» **DATA FOR PROCESSING**
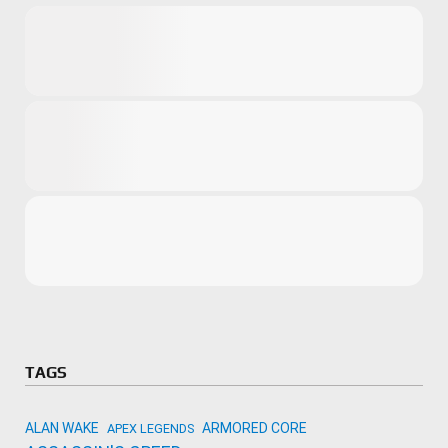
Microsoft
Amazon
Novidades
primeira ví
para compr
Activision
TAGS
ALAN WAKE
ARMORED CORE
APEX LEGENDS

» **TASK DIRECTIONS**
Write out the whole listing again, exactly, with no pictures.

» **RESPONSE TO THIS EXERCISE**
Microsoft
Amazon
Novidades
primeira ví
para compr
Activision
TAGS
ALAN WAKE
ARMORED CORE
APEX LEGENDS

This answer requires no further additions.